Pemerintah Korea siapkan pengganti Google Maps


Pemerintah Korea akan menyiapkan data maps 2D beresolusi tinggi untuk disediakan secara gratis mulai pertengahan bulan ini. Layanan navigasi baru ini diharapkan dapat menghasilkan penghematan sekitar 40 miliar won uang konsumen setelah Google meningkatkan kebijakan biaya penggunaan Google Maps.

Kementerian Pertanahan, Transportasi dan Kelautan Korea Selatan kemarin (6/12) mengumumkan bahwa mereka akan menawarkan akumulasi data peta nasional selama 10 tahun terakhir dari 17 Desember dengan membuka application programming interface (API) dari V-World.

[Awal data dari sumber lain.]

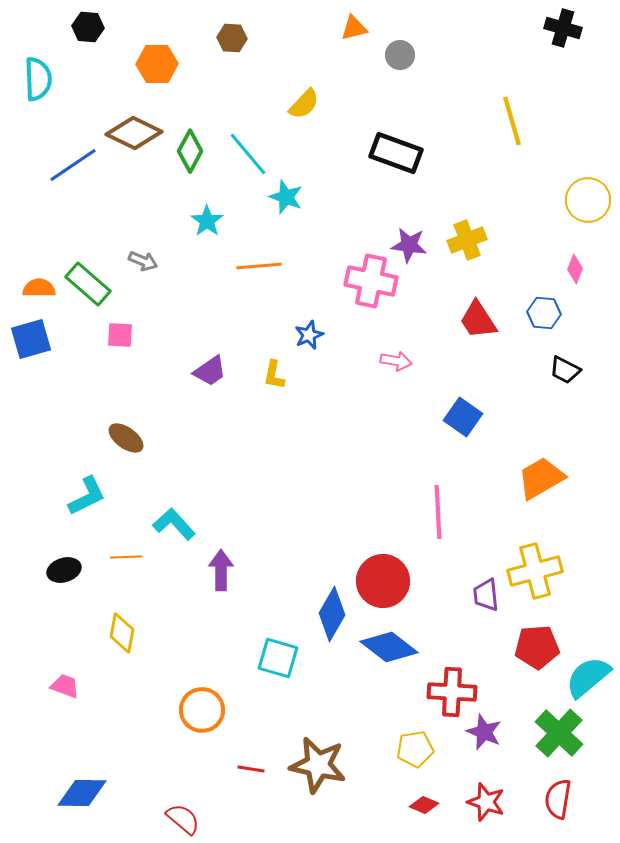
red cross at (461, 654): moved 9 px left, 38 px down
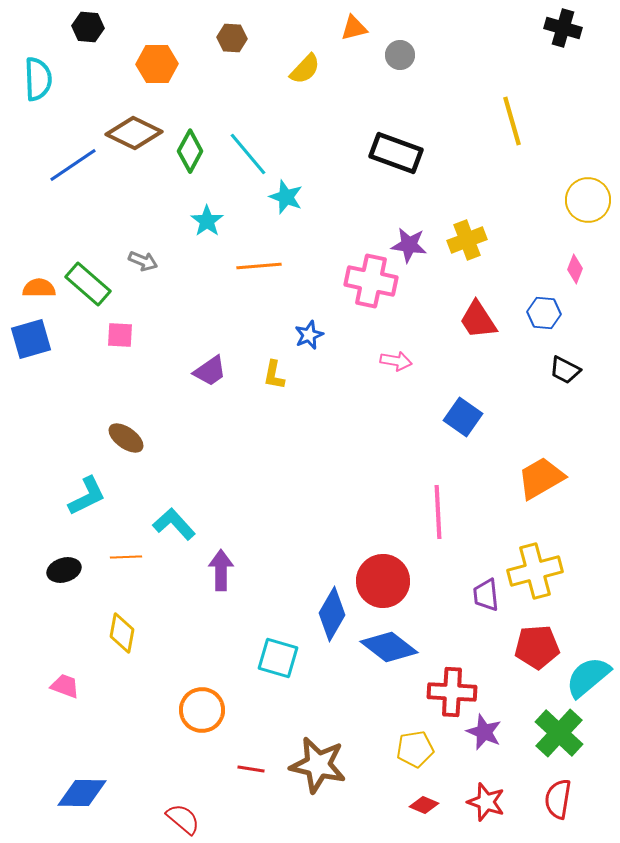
yellow semicircle at (304, 104): moved 1 px right, 35 px up
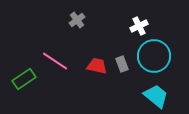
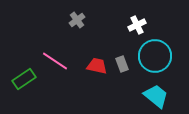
white cross: moved 2 px left, 1 px up
cyan circle: moved 1 px right
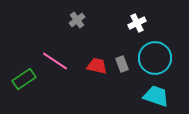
white cross: moved 2 px up
cyan circle: moved 2 px down
cyan trapezoid: rotated 20 degrees counterclockwise
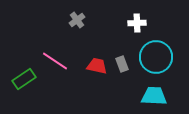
white cross: rotated 24 degrees clockwise
cyan circle: moved 1 px right, 1 px up
cyan trapezoid: moved 2 px left; rotated 16 degrees counterclockwise
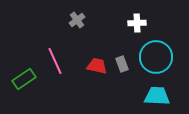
pink line: rotated 32 degrees clockwise
cyan trapezoid: moved 3 px right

Pada tahap pertama dari proyek yang akan berkelanjutan sampai akhir tahun ini, kementerian memberikan publisitas untuk enam jenis data, termasuk peta 2D, peta kadaster serial dan peta penggunaan lahan, yang akan menunjukkan banyak klasifikasi, zona pengembangan terbatas, industri, komersial dan distrik pertanian, dll. Sementara Google saat ini hanya menyediakan peta 2D.

Sementara 13 dan 14 jenis peta tambahan akan dibuka untuk umum masing-masing pada tahun 2013 dan 2014. Tahap kedua mencakup peta berdasarkan sistem alamat baru dan informasi yang menunjukkan tentang tanah longsor dan lokasi properti budaya. Layanan maps yang tersedia pada tahun 2014 akan meliputi peta tipe hutan, peta tanah rinci, peta informasi pesisir dan peta air bawah tanah. Data administratif langsung terkait dengan informasi geospasial, seperti penilaian harga resmi tanah, transaksi harga rumah atau bangunan dan bangunan yang terdaftar akan dibuka juga.